======== TEXTO APRESENTADO

Sumário:
Introdução; Conceito de sigilo bancário; Previsão constitucional do sigilo
bancário; Garantias fundamentrais absolutas ou relativas?;
Inconstitucionalidade da Lei Complementar 105/2001; Conclusão.
Introdução:
Visa o presente
trabalho, analisar o que seja sigilo bancário, explorando sua previsão
constitucional, interpretado pela jurisprudência e doutrina, a fim de obtermos
uma conclusão à luz da Lei Constitucional Brasileira.
Para tanto, vamos
analisar desde o conceito de sigilo bancário até a constitucionalidade da Lei
Complementar 105 de 2001, passando por considerações sobre a utilização
absoluta ou não das garantias individuais frente ao interesse público.
Também convém ressaltar
a participação do Poder Judiciário, no controle das normas constitucionais,
visto que há tendência legislativa com o fim de transferir a competência desse
exame, no que toca a quebra de sigilo bancário, para o Poder executivo o que
comprovaremos que fere os preceitos constitucionais e vai de encontro a função
do Estado, qual seja proteger os cidadãos, que são vulneráveis, frente ao poder
das elites e do próprio Estado.
Conceito de sigilo bancário
Para JUAN CARLOS MALAGARRIGA, “O sigilo bancário é
obrigação de não revelar a terceiros, sem causa justificada, os dados referentes
a seus clientes que cheguem a seu conhecimento como conseqüência das relações
jurídicas que os vinculam”.
Assim, entende-se sigilo bancário como sendo um
direito erigido constitucionalmente, no ordenamento jurídico brasileiro, que
visa proteger a individualidade dos cidadãos no que diz respeito a sua
intimidade, vez que protege os dados financeiros da pessoa, bem como as
relações destes com a sociedade, obrigação esta que fica a cargo das
instituições financeiras, apenas podendo ser quebrada a partir de determinação
judiciária.
O homem é carente de sua individualidade, da
querida restrição de seus pensamentos e valores. A intimidade guarda relação
com a vontade individual, com a necessidade de se expor e, igualmente, de se
retrair frente aos demais homens, guardando para si, assim necessitando, seus
pensamentos, seus desejos, suas informações pessoais.

================

> TAREFAS PROPOSTAS
a: Responda às perguntas abaixo sobre o texto a respeito do sigilo bancário, cada resposta em uma linha.
(i) Qual lei complementar terá sua constitucionalidade analisada no trabalho?
(ii) Que autor é citado para definir o sigilo bancário?
(iii) Segundo o texto, a partir de que tipo de determinação o sigilo bancário pode ser quebrado?
b: Resuma em duas frases o texto sobre sigilo bancário.
c: Retome o texto sobre sigilo bancário e continue-o a partir da última frase apresentada.
Os dados não têm nenhum papel nesta parte.

======== DADOS EXTRAÍDOS

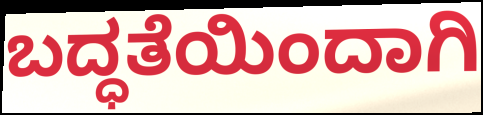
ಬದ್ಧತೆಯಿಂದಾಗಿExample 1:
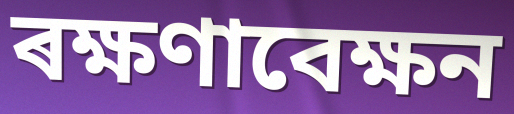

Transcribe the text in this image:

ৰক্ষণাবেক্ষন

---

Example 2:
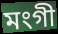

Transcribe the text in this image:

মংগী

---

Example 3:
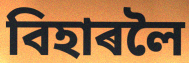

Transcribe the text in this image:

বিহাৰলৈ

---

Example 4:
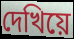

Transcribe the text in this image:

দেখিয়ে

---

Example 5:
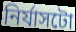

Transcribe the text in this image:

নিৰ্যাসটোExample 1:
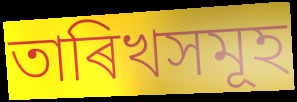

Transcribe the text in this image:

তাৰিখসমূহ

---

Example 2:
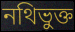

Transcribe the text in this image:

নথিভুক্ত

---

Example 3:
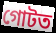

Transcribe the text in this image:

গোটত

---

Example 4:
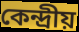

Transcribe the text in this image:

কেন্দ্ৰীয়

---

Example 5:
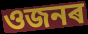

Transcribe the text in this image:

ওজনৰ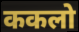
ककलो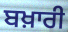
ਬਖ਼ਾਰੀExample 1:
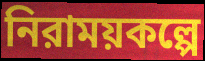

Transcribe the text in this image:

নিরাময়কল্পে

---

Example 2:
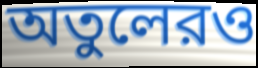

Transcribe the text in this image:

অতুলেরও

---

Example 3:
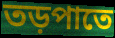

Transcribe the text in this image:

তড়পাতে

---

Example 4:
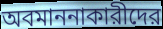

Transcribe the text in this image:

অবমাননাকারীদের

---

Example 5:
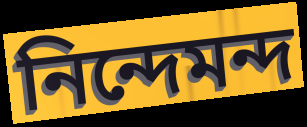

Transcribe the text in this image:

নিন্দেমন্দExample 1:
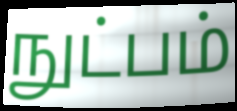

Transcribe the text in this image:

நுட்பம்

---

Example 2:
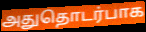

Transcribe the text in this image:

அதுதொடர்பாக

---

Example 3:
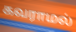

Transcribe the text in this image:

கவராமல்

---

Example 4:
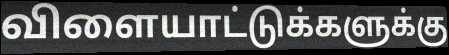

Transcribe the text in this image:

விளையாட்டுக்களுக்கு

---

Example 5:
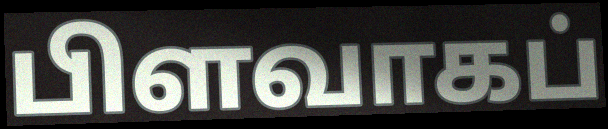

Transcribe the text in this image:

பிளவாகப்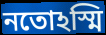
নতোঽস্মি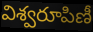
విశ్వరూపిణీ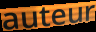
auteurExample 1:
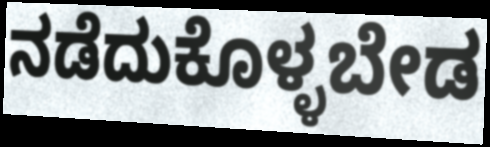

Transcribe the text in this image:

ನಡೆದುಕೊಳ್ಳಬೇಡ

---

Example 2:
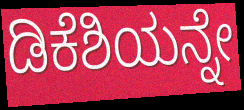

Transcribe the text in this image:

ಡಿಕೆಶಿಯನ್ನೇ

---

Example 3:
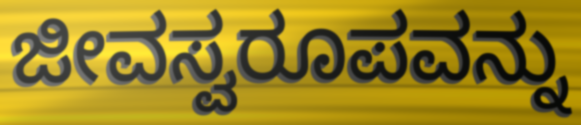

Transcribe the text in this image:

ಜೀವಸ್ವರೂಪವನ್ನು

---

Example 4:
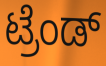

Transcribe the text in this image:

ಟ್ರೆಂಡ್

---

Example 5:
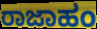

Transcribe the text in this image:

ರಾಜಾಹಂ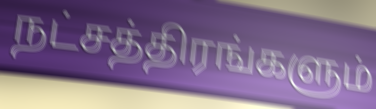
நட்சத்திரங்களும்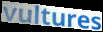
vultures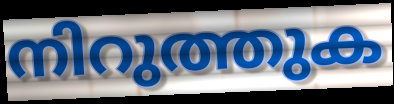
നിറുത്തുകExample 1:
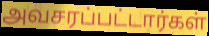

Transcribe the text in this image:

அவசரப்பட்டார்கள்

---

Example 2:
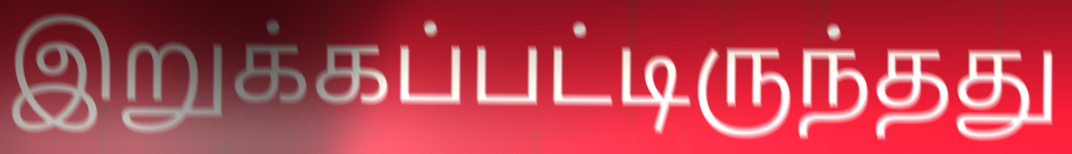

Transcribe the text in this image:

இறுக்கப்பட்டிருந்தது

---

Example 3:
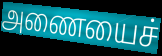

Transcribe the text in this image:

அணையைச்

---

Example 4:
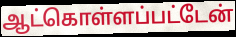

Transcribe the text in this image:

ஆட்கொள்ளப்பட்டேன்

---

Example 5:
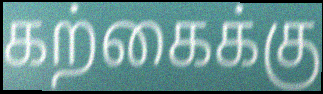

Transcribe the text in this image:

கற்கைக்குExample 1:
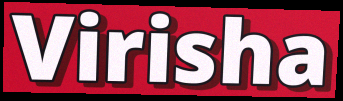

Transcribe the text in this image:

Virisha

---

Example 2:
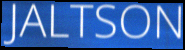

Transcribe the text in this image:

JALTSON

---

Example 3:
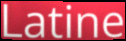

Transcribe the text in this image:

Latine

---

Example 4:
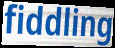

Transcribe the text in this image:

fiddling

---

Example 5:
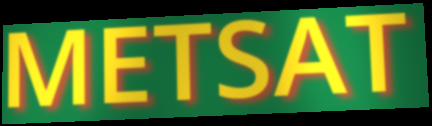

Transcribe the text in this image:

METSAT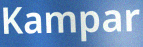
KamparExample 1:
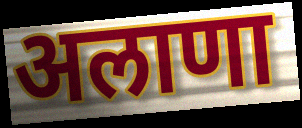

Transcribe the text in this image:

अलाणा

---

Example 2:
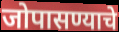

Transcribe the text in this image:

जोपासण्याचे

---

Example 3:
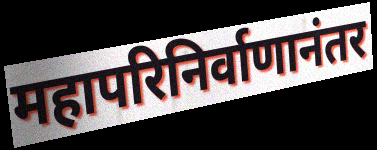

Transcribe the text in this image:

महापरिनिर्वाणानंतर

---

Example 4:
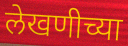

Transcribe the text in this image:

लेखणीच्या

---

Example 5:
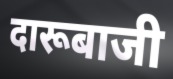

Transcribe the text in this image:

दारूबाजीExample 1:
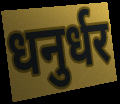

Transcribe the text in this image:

================

> RESPOSTAS DO EXERCÍCIO
a:
(i) A Lei Complementar 105 de 2001.
(ii) Juan Carlos Malagarriga.
(iii) De uma determinação judiciária.

b: O trabalho propõe analisar o sigilo bancário, desde seu conceito e sua previsão constitucional até a constitucionalidade da Lei Complementar 105 de 2001, e afirma que transferir ao Poder Executivo o exame da quebra desse sigilo fere preceitos constitucionais. O sigilo bancário é apresentado como um direito constitucional que protege a intimidade dos cidadãos quanto a seus dados financeiros, cuja guarda cabe às instituições financeiras e que só pode ser quebrado por determinação judiciária.

c:
Sendo assim, o sigilo às informações financeiras
consta daqueles direitos inerentes à intimidade do homem, do livre arbítrio de
dispor daquilo que é inerente à sua personalidade.
Previsão constitucional do sigilo bancário
A Constituição da República Federativa do Brasil
tutela a intimidade em seu artigo 5º, X, a seguir:
“Art.5º. Todos são
iguais perante a lei, sem distinção de qualquer natureza, garantindo-se aos
brasileiros e aos estrangeiros residentes no País a inviolabilidade do direito
à vida, à liberdade, à segurança e à propriedade, nos termos seguintes:
X – são invioláveis a
intimidade, a vida privada, a honra e a imagem das pessoas, assegurado o direito
a indenização pelo dano material ou moral decorrente de sua violação;”.
Acreditam, alguns doutrinadores, que o sigilo tem
fundamento não na intimidade preconizada no inciso X, mas sim com relação ao
sigilo de “dados” apontado no inciso XII do artigo 5º da
Constituição, a seguir:
“XII
– é inviolável o sigilo da correspondência e das comunicações telegráficas, de
dados e das comunicações telefônicas, salvo, no último caso, por ordem
judicial, nas hipóteses e na forma que a Lei estabelecer para fins de investigação
criminal ou instrução processual penal”.
Tércio Sampaio Ferraz Jr. (Paulo Quezado e Rogério
Lima, Sigilo Bancário, pág.31), ensina “que a privacidade se funda
no princípio da exclusividade, o qual tem como característica a solidão
(“desejo de estar só”), o segredo (“exigência de sigilo”) e
a autonomia (“liberdade de decidir sobre si mesmo emanador de
informações”).
Já numa segunda visão, brilhantemente defendida por
Ives Gandra da Silva Martins, aponta-se que o sigilo de dados abarca o conceito
de sigilo bancário.
Paulo Quezado e Rogério Lima (op. cit. pág.36),
preceituam que o sigilo bancário encontra respaldo no inciso X por tratar-se de
característica da intimidade, porquanto há o direito de exercer a liberdade de
negação, e, igualmente, no inciso XII, conquanto a interpretação de dados
não pode ser feita de maneira restritiva, o que nos obriga a firmar que dados
faz referência ao sigilo bancário. Essa nos parece ser a maneira mais
plausível para entendermos o objetivo da Constituição Federal.
Garantias fundamentrais absolutas ou
relativas?
Quebrando o sigilo bancário, podemos dizer que se
está violando uma garantia constitucional garantido por uma clausula pétrea, a
qual não pode ser mudada nem mesmo por uma emenda constitucional, sob pena de desestabilizar
toda a ordem legal do Estado. Por isso, cabe uma reflexão profunda acerca das
hipóteses em que se pode admitir a violação referida, por um prisma
predominantemente constitucional. Assim, imprescindível é distinguir qual o
caráter dessas garantias: absolutas ou relativas.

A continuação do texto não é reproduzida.